* Dataset excerpts *
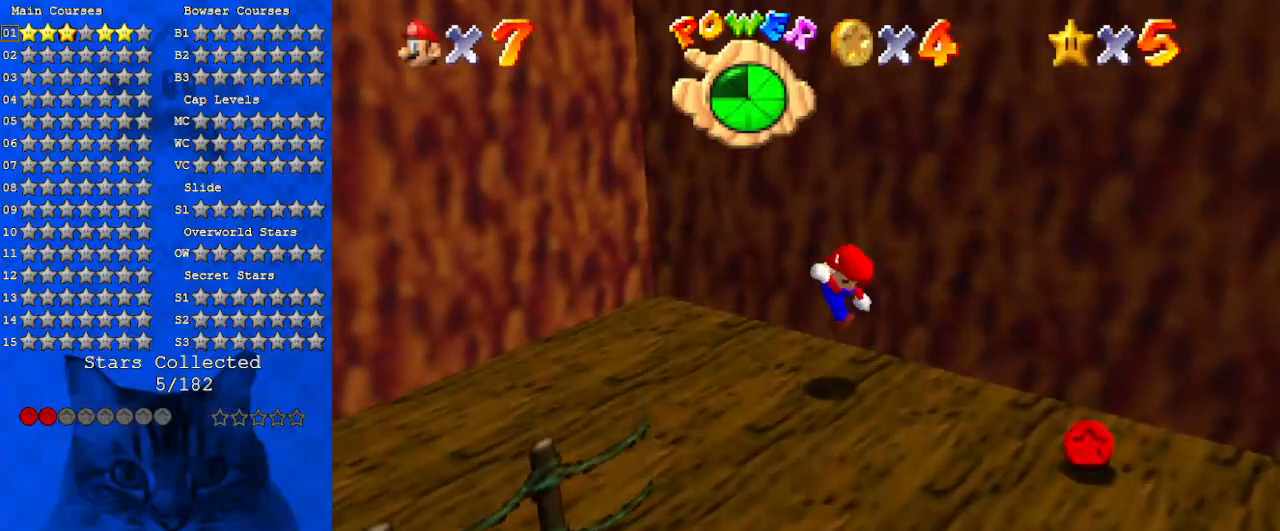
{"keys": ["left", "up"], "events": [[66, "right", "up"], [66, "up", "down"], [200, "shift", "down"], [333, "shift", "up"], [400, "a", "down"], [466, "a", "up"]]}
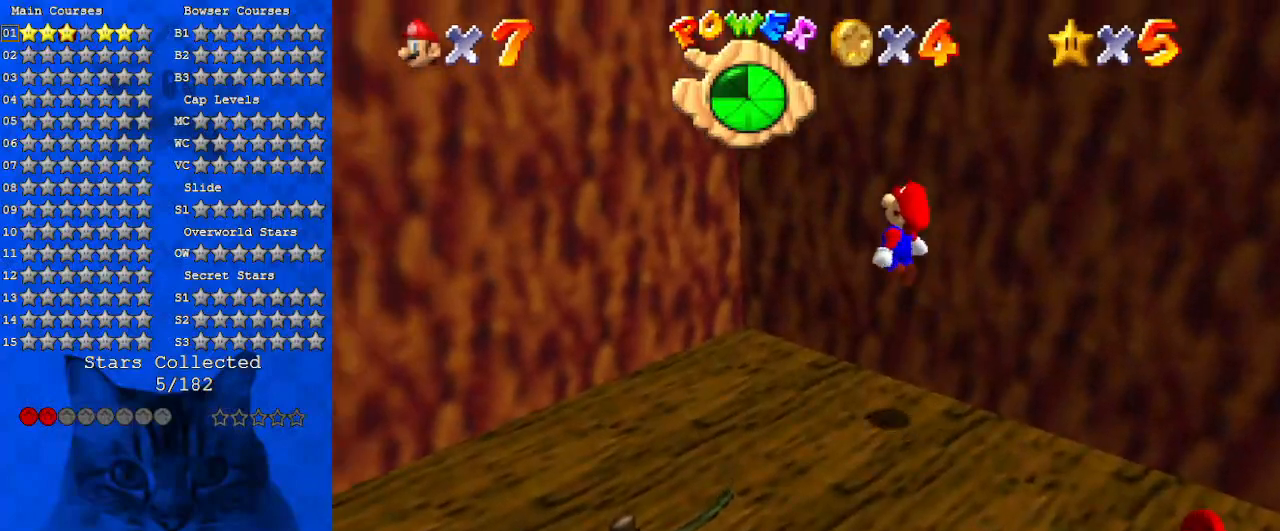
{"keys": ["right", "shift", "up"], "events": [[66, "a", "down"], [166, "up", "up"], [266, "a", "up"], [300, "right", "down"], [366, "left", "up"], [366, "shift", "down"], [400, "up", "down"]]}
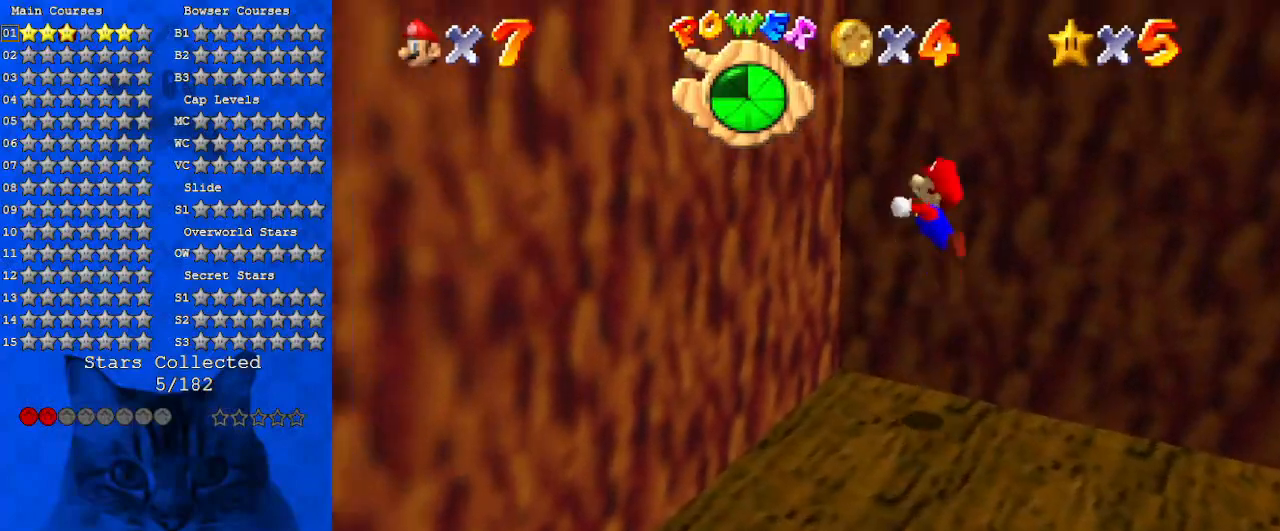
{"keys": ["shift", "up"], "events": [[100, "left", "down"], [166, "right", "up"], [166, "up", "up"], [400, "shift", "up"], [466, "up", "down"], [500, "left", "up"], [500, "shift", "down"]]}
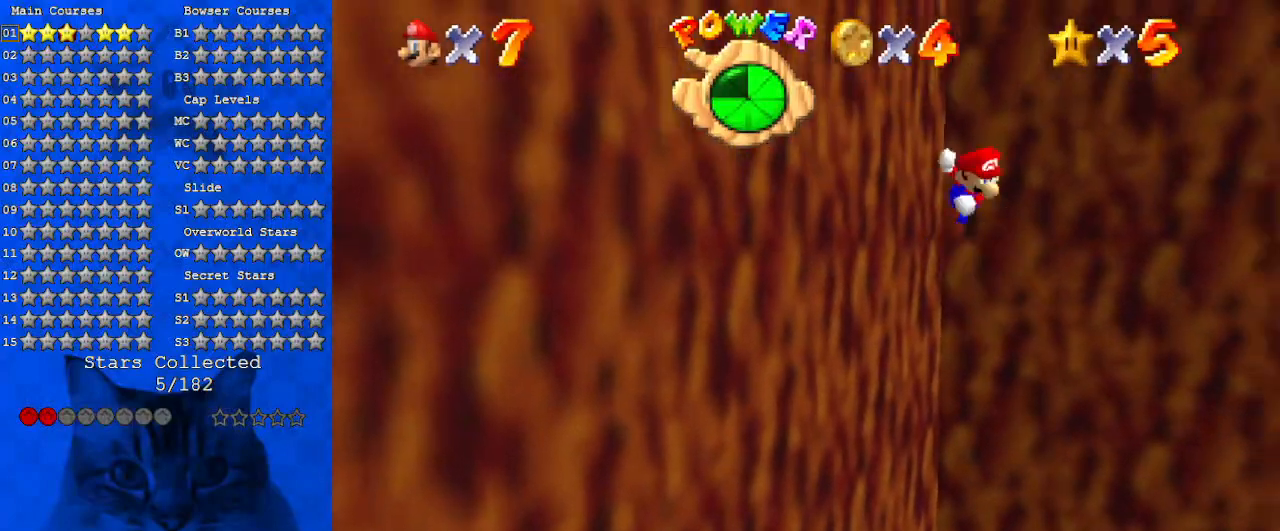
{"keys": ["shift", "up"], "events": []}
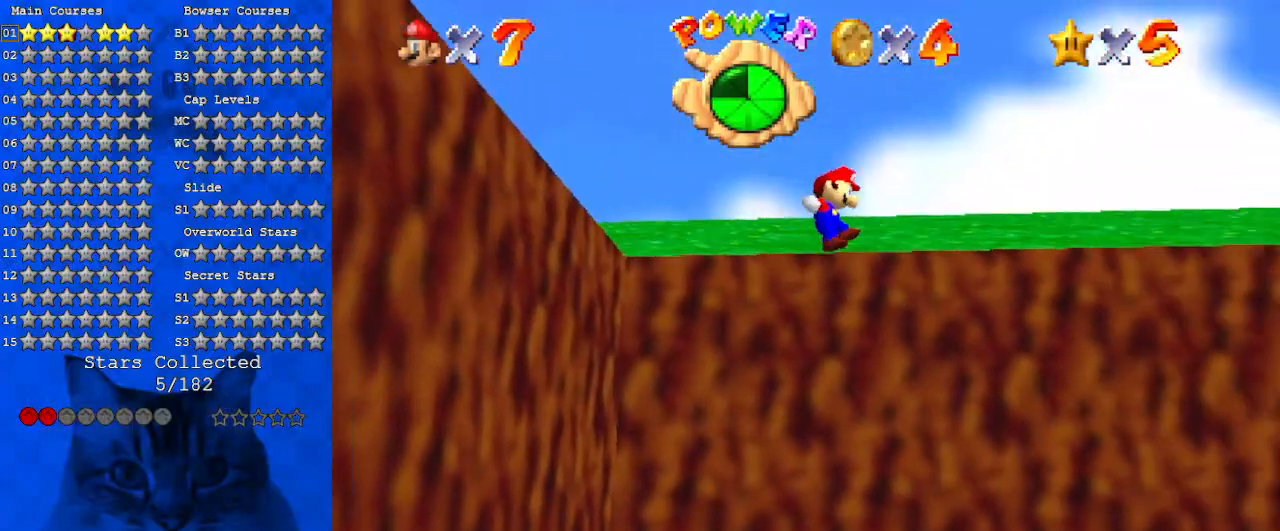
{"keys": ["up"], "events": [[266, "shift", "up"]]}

==

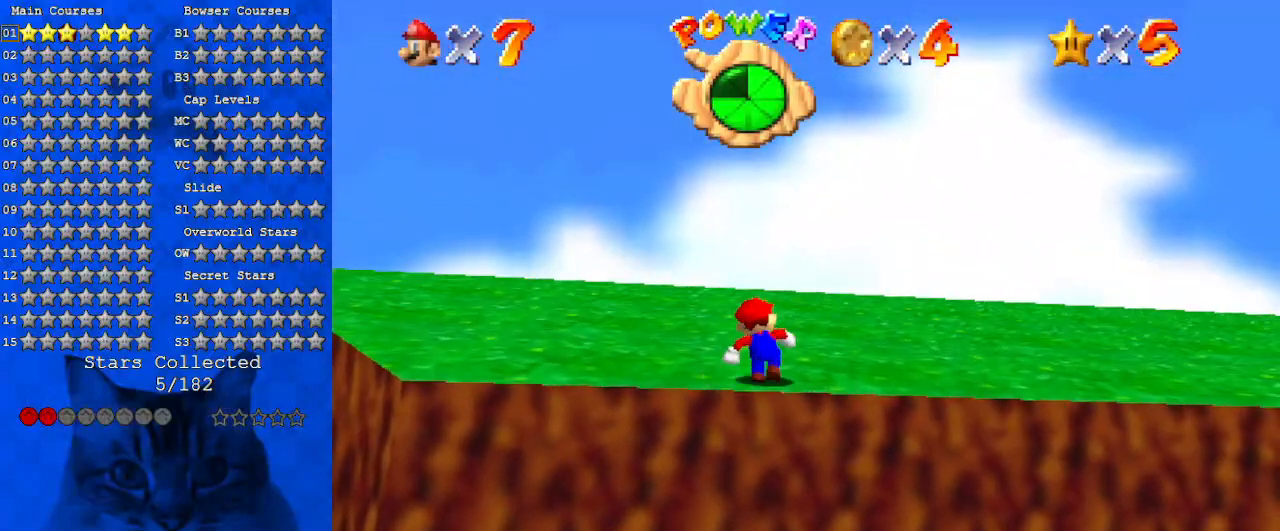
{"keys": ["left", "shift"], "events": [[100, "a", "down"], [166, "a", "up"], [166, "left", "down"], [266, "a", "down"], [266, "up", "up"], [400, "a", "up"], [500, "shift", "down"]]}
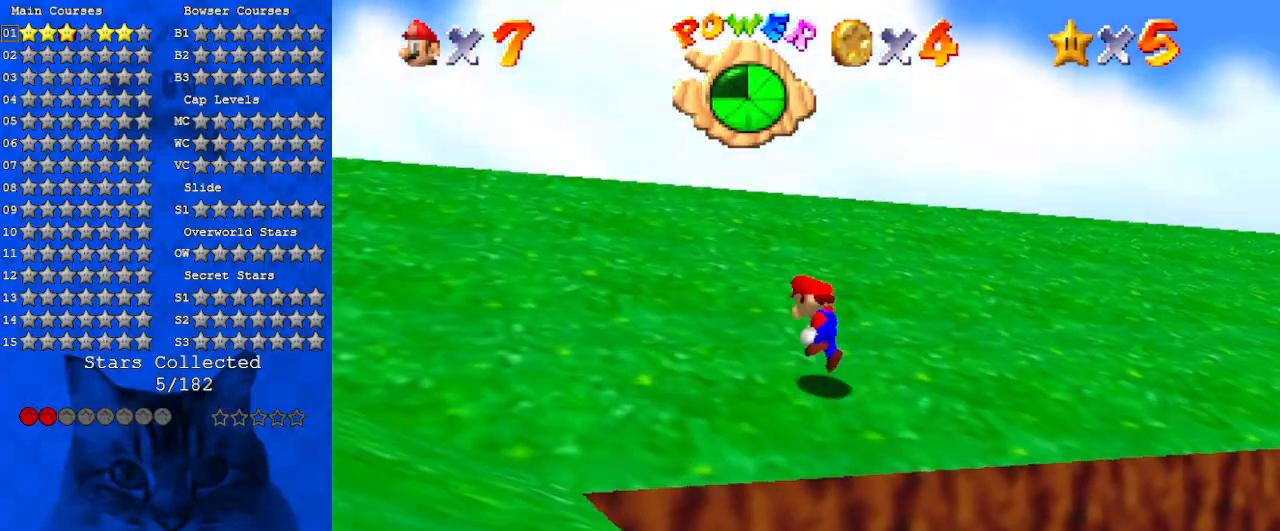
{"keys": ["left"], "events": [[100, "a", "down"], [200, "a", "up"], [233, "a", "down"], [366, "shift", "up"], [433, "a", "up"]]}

* What you should do *
Each line containing the word "right" must be pulled from the listing and copied.

* Exercise answer *
{"keys": ["left", "up"], "events": [[66, "right", "up"], [66, "up", "down"], [200, "shift", "down"], [333, "shift", "up"], [400, "a", "down"], [466, "a", "up"]]}
{"keys": ["right", "shift", "up"], "events": [[66, "a", "down"], [166, "up", "up"], [266, "a", "up"], [300, "right", "down"], [366, "left", "up"], [366, "shift", "down"], [400, "up", "down"]]}
{"keys": ["shift", "up"], "events": [[100, "left", "down"], [166, "right", "up"], [166, "up", "up"], [400, "shift", "up"], [466, "up", "down"], [500, "left", "up"], [500, "shift", "down"]]}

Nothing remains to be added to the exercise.